Lens and sensor metadata:

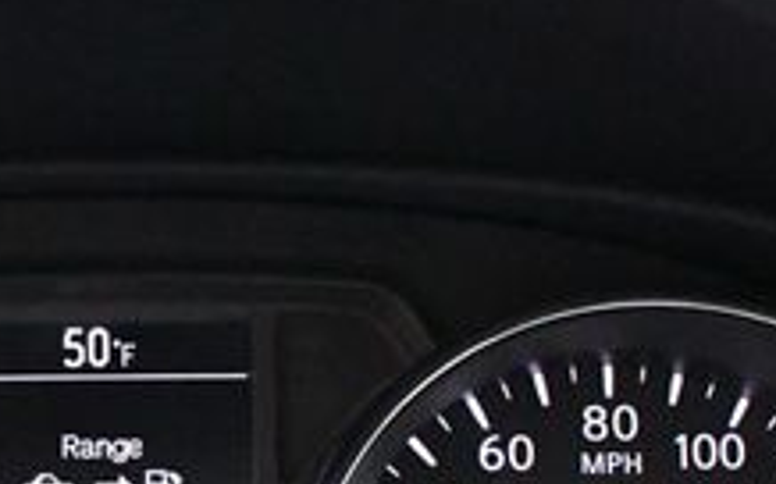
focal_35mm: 108
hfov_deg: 18.9
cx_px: 57
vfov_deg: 11.8
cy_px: 623
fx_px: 2283
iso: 10000
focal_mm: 18
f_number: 3.5
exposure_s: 1/60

Exercise: Reproduce each entry word for word and cut the images.

Response below:
focal_35mm: 108
hfov_deg: 18.9
cx_px: 57
vfov_deg: 11.8
cy_px: 623
fx_px: 2283
iso: 10000
focal_mm: 18
f_number: 3.5
exposure_s: 1/60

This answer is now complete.